Interviewers calibrate what they're listening for based on your level. The same question, "how would you migrate this warehouse to Snowflake?", has three very different correct answers depending on whether you're interviewing for a mid-level, senior, or staff role. Here's how to know which bar you're being held to.

Mid-Level

  • You can explain Snowflake's compute-storage separation clearly: storage lives in S3/GCS/Azure Blob, virtual warehouses are stateless compute that scale independently. You don't need to be prompted for this; it should come up naturally when you describe why Snowflake is the right choice.
  • You can walk through a bulk historical load using COPY INTO, describe the raw/curated/presentation layer pattern, and explain why you'd use dbt for transformations instead of stored procedures.
  • You understand the basics of cost control: auto-suspend, auto-resume, and separating workloads into different warehouses so a runaway ad-hoc query doesn't block your BI dashboards.
  • You can sketch a functional RBAC structure with at least three roles (engineer, analyst, read-only), and explain why ACCOUNTADMIN shouldn't be used for day-to-day operations.
⚠️Common mistake
Mid-level candidates often jump straight into tooling ("we'd use Fivetran and dbt") without first explaining the architecture those tools are operating within.

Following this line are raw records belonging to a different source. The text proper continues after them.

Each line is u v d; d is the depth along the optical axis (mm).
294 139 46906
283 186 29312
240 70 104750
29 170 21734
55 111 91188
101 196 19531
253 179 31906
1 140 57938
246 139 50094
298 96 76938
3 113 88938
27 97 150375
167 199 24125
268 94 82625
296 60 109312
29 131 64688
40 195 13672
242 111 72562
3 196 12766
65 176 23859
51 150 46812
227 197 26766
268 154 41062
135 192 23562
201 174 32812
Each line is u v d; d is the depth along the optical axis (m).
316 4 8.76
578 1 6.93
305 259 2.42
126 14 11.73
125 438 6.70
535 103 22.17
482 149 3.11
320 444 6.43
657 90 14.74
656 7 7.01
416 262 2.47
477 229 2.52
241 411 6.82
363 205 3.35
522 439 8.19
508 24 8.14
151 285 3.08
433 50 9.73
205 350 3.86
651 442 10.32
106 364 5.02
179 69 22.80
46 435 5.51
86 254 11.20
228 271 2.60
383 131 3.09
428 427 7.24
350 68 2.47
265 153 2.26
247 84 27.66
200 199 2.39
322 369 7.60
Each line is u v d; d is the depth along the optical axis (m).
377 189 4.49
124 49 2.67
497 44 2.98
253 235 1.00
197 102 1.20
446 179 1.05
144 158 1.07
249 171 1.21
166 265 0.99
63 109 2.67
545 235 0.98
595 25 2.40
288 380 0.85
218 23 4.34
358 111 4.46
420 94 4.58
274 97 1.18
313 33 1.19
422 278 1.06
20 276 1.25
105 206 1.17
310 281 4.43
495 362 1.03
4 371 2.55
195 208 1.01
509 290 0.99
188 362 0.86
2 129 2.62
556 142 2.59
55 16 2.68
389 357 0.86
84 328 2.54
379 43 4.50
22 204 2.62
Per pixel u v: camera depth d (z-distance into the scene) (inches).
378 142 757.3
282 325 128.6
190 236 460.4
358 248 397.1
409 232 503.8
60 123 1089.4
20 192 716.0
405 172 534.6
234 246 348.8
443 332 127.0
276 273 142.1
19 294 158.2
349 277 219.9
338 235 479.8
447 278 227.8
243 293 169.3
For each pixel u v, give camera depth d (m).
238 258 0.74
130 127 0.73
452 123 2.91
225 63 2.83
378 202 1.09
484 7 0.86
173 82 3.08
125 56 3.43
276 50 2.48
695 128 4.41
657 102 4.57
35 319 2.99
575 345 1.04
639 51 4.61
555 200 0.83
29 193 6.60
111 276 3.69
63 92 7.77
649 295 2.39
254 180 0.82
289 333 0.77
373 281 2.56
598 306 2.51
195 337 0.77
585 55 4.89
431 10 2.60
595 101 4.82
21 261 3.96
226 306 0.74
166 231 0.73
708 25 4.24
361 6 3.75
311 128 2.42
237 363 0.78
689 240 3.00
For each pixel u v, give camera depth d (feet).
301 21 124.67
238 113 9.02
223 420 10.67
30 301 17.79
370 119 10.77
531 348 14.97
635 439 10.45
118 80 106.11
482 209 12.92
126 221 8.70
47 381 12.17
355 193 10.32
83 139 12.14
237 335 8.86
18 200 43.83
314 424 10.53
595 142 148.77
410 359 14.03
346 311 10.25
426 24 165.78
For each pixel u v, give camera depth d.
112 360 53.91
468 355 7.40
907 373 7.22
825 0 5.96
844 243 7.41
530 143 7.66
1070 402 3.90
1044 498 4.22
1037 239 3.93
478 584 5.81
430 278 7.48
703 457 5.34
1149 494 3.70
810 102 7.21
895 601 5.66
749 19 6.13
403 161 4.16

Name the layers before you name the tools.

Senior

  • You design the full three-phase migration pipeline without prompting: bulk historical load, delta sync during the parallel run, and a cutover with final reconciliation. You explain what CDC looks like in practice, whether that's Debezium for Postgres or GoldenGate for Oracle.
  • You discuss clustering keys with nuance. Not every large table needs one. You can articulate when automatic micro-partitioning is sufficient and when a high-cardinality filter column justifies the re-clustering cost.
  • You proactively address failure scenarios. What happens if row counts diverge by 0.3% during the parallel run? What's your acceptance threshold, and who signs off on it? Interviewers at this level will push on this, and you shouldn't need the push.
  • You have a warehouse sizing strategy grounded in query profiling, not guesswork. You know what spill-to-disk looks like in Query History, and you know that throwing a larger warehouse at a poorly written query is expensive and wrong.
💡Interview tip
Senior candidates lose points by treating the cutover as an afterthought. The runbook, the rollback trigger criteria, and the freeze-write window are all things you should bring up before the interviewer asks.

Staff+

  • You drive the architectural decision between big-bang and phased migration, and you justify it against real business constraints: downtime tolerance, team capacity, downstream consumer risk, and license cost overlap during the parallel run period. You don't just describe both options; you pick one and defend it.
  • You think about governance at org scale. That means a role hierarchy that multiple teams can inherit without becoming a maintenance nightmare, object tagging for cost attribution by domain, and data masking policies that survive team reorganizations.
  • You raise lakehouse integration unprompted. If the company has a data lake with Delta Lake or Iceberg tables, you discuss whether Snowflake's external tables or Iceberg support changes the migration scope, and whether a full load into Snowflake-managed storage is even the right call.
  • You anticipate the org-level risks that derail migrations: downstream consumers with hardcoded connection strings, analysts who've never written SQL outside of Teradata's BTEQ dialect, and finance teams surprised by the first month's Snowflake bill. Staff-level answers include a plan for the humans, not just the data.
🎯Key takeaway
The technical migration is the easy part. What separates a great answer at every level is showing you've thought about what breaks when the migration doesn't go perfectly, because it never does.